AMHERST, Mass. – A new climate modeling study by climate scientists Michael Rawlins and Raymond Bradley at the University of Massachusetts Amherst, with others, projects a decline in annual freezing days by mid-century across North America. They also estimate how much of the continent will no longer see a “frozen season,” that is, where there will be no winter days when the daily average temperature falls below freezing.
Lead author Michael Rawlins, manager of the Climate Science Research Center at UMass Amherst, and colleagues at Rutgers and the universities of Colorado and Montana say, “The decline in freezing days ranges from less than 10 days across north-central Canada to nearly 90 days in the warmest areas of the continent that currently undergo seasonally freezing conditions.” They estimate that by mid-century around 1 million square kilometers of North America will no longer see sub-freezing winter temperatures, approximately 6 percent of the region that now experiences freezing weather.
Results suggest that large parts of the United States, particularly western areas, will experience “considerable declines in freezing days,” with the greatest decreases expected near the southern boundary of areas that now have seasonal freezing conditions. Details appear in the current issue of the Journal of Climate.
The study suggests that the spring thaw will arrive earlier than the autumn freeze will delay in parts of the western and central U.S. However, over much of Canada, the opposite is expected to be true, with a more pronounced delay in autumn freeze than an advance in spring thaw dates.
The researchers used two atmospheric reanalysis data sets and a suite of climate model data from the North American Regional Climate Change Assessment Program (NARCCAP) to quantify the expected changes. In the NARCCAP, a set of high resolution regional climate models (RCMs) were driven by a set of general circulation models (GCMs) over an area encompassing most of North America, Rawlins explains.

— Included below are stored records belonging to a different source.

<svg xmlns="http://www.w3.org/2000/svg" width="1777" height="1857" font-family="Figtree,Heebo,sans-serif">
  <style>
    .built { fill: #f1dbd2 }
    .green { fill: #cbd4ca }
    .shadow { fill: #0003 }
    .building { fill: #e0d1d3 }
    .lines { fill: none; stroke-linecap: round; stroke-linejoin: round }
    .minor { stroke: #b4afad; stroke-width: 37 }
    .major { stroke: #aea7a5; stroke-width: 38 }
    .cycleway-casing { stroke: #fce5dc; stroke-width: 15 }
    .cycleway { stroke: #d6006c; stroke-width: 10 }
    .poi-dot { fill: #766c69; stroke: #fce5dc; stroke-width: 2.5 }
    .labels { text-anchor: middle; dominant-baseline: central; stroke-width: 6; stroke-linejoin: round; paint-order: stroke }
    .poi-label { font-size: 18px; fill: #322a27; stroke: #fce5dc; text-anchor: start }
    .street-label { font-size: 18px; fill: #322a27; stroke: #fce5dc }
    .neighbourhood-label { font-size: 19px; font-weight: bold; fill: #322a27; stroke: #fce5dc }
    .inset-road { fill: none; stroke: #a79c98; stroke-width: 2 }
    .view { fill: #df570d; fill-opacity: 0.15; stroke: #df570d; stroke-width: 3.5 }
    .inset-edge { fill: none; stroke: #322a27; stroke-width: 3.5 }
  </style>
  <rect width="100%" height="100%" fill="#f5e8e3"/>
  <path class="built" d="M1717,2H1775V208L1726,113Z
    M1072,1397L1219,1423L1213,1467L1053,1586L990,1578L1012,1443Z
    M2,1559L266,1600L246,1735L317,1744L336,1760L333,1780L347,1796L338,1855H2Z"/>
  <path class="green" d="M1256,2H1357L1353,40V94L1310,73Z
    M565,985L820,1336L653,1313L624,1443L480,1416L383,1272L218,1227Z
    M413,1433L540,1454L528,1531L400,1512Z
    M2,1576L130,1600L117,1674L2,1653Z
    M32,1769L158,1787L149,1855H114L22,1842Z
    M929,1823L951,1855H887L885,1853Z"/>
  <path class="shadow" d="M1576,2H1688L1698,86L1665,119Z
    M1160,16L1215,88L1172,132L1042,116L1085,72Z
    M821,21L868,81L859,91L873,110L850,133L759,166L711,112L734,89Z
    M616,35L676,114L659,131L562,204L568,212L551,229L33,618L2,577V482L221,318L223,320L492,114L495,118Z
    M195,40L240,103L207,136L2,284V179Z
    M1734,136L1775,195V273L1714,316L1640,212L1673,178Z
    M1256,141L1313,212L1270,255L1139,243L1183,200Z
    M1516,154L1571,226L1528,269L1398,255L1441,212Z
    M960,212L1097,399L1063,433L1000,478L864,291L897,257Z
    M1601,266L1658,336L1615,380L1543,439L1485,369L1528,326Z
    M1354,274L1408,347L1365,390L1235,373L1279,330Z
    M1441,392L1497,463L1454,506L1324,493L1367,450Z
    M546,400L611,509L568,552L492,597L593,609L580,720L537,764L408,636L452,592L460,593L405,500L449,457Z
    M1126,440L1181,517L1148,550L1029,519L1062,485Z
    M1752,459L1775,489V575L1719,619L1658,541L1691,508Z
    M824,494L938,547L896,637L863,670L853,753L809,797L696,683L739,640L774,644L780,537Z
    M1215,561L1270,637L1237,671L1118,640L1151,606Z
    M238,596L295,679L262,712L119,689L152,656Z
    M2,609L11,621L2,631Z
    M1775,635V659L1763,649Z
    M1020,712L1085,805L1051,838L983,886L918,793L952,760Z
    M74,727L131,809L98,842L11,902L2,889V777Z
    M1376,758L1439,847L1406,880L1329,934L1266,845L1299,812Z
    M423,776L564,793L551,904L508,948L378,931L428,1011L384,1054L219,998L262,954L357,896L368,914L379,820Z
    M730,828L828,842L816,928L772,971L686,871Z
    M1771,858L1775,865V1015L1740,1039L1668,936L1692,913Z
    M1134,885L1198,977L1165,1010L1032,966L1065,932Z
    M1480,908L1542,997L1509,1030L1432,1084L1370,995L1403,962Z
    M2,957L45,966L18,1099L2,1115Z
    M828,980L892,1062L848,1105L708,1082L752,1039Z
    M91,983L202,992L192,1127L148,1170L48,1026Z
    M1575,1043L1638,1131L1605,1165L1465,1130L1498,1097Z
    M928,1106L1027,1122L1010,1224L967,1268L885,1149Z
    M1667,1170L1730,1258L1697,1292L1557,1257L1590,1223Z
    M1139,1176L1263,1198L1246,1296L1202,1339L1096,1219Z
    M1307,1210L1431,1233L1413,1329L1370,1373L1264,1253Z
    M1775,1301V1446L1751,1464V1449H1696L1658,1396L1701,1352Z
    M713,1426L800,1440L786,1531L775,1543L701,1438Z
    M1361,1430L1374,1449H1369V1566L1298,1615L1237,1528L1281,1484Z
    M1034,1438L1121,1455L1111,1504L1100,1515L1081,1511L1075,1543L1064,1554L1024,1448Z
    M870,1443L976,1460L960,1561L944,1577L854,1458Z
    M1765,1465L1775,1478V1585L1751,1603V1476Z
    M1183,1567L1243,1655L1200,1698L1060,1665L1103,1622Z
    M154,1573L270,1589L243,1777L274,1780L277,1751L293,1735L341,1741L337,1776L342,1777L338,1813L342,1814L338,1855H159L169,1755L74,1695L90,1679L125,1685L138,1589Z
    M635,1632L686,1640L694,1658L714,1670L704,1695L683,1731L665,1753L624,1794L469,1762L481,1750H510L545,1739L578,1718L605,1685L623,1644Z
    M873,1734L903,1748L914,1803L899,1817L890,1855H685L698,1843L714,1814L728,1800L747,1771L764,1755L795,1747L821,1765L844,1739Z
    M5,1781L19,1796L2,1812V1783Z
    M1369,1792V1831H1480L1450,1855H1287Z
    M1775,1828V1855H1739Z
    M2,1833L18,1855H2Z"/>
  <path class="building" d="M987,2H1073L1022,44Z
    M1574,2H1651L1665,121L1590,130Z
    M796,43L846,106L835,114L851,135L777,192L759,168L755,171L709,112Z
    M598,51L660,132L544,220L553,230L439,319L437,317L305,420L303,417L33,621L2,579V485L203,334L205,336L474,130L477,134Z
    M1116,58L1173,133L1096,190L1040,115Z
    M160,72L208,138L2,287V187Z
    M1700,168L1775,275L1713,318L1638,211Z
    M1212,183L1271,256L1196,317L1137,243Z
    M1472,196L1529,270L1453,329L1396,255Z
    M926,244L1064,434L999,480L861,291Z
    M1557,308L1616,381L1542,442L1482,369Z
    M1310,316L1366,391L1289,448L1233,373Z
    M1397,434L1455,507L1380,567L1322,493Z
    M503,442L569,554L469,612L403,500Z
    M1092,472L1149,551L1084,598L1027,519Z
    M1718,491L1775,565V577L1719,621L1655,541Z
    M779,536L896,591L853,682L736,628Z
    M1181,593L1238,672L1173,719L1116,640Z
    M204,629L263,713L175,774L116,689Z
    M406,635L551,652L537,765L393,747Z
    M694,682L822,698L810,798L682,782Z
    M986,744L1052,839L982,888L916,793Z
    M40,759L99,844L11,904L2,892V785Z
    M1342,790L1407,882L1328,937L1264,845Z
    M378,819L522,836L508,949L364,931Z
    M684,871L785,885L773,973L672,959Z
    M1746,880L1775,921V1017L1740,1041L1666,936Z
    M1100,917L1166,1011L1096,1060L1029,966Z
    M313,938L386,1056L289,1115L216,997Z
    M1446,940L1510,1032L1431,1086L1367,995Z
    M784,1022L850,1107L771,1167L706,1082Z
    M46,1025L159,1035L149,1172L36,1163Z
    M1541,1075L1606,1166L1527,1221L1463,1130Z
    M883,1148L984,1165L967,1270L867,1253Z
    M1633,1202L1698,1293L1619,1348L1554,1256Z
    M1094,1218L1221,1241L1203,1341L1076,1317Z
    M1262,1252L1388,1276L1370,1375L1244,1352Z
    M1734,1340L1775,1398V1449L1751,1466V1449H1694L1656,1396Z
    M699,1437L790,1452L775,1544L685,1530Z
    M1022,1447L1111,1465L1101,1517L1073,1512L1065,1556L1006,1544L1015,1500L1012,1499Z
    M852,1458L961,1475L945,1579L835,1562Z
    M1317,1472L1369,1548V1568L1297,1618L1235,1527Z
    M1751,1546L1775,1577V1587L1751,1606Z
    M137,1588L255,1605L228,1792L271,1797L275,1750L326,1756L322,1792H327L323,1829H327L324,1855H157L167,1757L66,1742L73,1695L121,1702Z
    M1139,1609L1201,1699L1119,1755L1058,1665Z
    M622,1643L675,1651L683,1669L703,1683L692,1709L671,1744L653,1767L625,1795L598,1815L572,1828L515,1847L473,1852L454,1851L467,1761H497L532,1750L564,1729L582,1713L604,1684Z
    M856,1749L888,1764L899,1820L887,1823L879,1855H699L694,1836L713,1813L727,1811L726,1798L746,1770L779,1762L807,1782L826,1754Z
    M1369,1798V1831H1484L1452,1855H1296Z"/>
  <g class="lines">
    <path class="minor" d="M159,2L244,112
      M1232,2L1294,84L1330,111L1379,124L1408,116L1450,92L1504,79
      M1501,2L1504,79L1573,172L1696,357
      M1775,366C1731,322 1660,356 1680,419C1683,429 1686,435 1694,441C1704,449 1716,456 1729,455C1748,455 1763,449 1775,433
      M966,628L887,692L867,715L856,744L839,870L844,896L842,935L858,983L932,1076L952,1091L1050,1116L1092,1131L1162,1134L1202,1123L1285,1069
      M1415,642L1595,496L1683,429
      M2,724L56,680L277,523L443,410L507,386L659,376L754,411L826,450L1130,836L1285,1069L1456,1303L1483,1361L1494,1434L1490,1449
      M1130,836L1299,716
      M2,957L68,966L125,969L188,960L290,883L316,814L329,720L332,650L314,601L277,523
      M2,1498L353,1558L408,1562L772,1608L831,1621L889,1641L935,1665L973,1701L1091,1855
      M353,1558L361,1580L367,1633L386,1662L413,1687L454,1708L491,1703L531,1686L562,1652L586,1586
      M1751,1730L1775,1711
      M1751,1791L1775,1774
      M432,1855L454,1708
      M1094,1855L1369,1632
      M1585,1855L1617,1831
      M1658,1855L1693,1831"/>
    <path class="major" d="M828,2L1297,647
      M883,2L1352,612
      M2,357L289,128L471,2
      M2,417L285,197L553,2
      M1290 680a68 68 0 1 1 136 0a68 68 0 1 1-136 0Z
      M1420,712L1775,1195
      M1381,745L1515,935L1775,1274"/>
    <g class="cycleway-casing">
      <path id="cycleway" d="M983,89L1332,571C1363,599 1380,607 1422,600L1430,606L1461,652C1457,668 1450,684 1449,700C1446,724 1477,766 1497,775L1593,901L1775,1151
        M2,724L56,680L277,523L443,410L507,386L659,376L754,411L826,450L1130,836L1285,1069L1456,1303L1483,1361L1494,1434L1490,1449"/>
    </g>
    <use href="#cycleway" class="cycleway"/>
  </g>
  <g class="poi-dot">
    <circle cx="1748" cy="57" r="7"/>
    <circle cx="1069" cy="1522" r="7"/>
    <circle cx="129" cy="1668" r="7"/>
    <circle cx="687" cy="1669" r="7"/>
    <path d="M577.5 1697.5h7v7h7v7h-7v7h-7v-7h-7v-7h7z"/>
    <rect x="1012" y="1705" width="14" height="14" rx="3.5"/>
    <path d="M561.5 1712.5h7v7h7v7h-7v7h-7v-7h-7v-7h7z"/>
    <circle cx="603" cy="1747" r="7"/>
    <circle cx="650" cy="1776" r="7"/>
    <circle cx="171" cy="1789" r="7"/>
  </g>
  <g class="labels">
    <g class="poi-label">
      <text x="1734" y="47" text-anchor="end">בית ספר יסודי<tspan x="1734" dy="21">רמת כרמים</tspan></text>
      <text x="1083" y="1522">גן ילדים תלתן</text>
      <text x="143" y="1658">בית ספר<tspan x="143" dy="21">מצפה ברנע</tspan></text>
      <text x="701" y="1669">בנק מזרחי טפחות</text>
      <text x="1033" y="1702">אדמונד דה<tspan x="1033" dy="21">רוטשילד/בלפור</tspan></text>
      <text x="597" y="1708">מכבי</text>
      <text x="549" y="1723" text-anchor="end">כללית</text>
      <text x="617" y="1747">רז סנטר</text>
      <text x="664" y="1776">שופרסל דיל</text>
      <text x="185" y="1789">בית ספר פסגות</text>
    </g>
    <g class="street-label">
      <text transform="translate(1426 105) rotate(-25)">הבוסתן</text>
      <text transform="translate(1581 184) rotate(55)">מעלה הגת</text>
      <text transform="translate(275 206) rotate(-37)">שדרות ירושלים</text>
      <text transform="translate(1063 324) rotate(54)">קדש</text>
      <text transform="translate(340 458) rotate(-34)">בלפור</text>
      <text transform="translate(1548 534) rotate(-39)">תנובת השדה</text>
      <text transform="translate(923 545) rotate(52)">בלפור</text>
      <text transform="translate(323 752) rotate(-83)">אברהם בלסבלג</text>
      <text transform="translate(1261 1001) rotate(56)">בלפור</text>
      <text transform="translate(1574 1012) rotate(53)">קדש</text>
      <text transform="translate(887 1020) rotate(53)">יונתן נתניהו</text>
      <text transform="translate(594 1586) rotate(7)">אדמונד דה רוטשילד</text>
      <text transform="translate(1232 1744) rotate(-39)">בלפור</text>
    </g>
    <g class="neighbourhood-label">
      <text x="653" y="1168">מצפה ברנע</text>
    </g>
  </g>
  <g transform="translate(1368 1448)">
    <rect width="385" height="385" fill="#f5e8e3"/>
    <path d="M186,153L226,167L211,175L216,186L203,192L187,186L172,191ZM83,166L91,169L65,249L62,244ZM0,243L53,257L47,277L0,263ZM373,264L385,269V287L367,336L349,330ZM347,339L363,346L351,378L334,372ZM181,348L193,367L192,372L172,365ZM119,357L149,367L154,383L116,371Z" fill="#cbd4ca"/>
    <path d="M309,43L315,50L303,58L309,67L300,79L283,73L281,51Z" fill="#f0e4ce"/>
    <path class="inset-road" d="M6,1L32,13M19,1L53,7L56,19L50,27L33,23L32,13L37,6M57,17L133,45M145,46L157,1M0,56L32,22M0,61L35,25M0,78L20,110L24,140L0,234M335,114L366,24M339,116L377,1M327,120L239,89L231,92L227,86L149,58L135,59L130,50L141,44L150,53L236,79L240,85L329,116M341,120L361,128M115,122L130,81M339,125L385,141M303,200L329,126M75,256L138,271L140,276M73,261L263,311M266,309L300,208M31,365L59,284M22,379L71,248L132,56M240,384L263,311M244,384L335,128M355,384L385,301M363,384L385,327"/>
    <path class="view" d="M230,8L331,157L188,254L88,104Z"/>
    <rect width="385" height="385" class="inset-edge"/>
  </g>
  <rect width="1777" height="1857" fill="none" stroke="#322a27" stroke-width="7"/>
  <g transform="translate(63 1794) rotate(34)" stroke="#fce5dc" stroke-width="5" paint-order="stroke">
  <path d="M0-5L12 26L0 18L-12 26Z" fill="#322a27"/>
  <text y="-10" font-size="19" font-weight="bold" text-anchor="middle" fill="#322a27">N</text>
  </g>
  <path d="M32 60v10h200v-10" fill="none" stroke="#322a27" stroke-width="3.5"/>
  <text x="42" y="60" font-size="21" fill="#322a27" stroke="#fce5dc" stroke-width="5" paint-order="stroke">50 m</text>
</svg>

The team used the RCM air temperatures and an approach which accounts for biases in climate model data to arrive at their conclusions. Rawlins notes, “Our projections for freezing day declines drawn from the RCM and reanalysis data sets, together with the bias-correction method, represent a considerable improvement over estimates obtained from GCM data alone.”
As the authors point out, seasonal freezing conditions and freeze/thaw timing are an integral element of a region’s ecosystem processes, recreational activities and economy. “For example, freezing air temperatures play a key role in the overwinter survival of many insects that must rely on external sources to provide their heat,” they note.
Snowfall has declined sharply across the western U.S., they add, and Rawlins notes that fewer sub-freezing days in areas that rely on snow cover for skiing and other winter sport-related tourism can be expected to cause economic hardship. These trends are expected to continue, he and colleagues write.“Relatively large advances in spring thaw projected by the models are driven, in part, by a continuation of the decline in spring snow cover,” says Rawlins.
The research team notes that the pattern of projected change across North America is similar when a uniform warming is used in place of the climate model outputs, indicating agreement between two different methods.“This result raises confidence in our estimates of the magnitude of freezing day declines over different parts of the continent,” says Rawlins.
He and colleagues recommend continued development of models at higher spatial scales to improve projections of regional variation and local impacts of season transition and freezing condition changes.
This work was supported by the Department of Interior Northeast Climate Science Center at UMass Amherst and the U.S. Geological Survey. NARCCAP is funded by the National Science Foundation, the U.S. Department of Energy, the National Oceanic and Atmospheric Administration and the U.S. Environmental Protection Agency Office of Research and Development.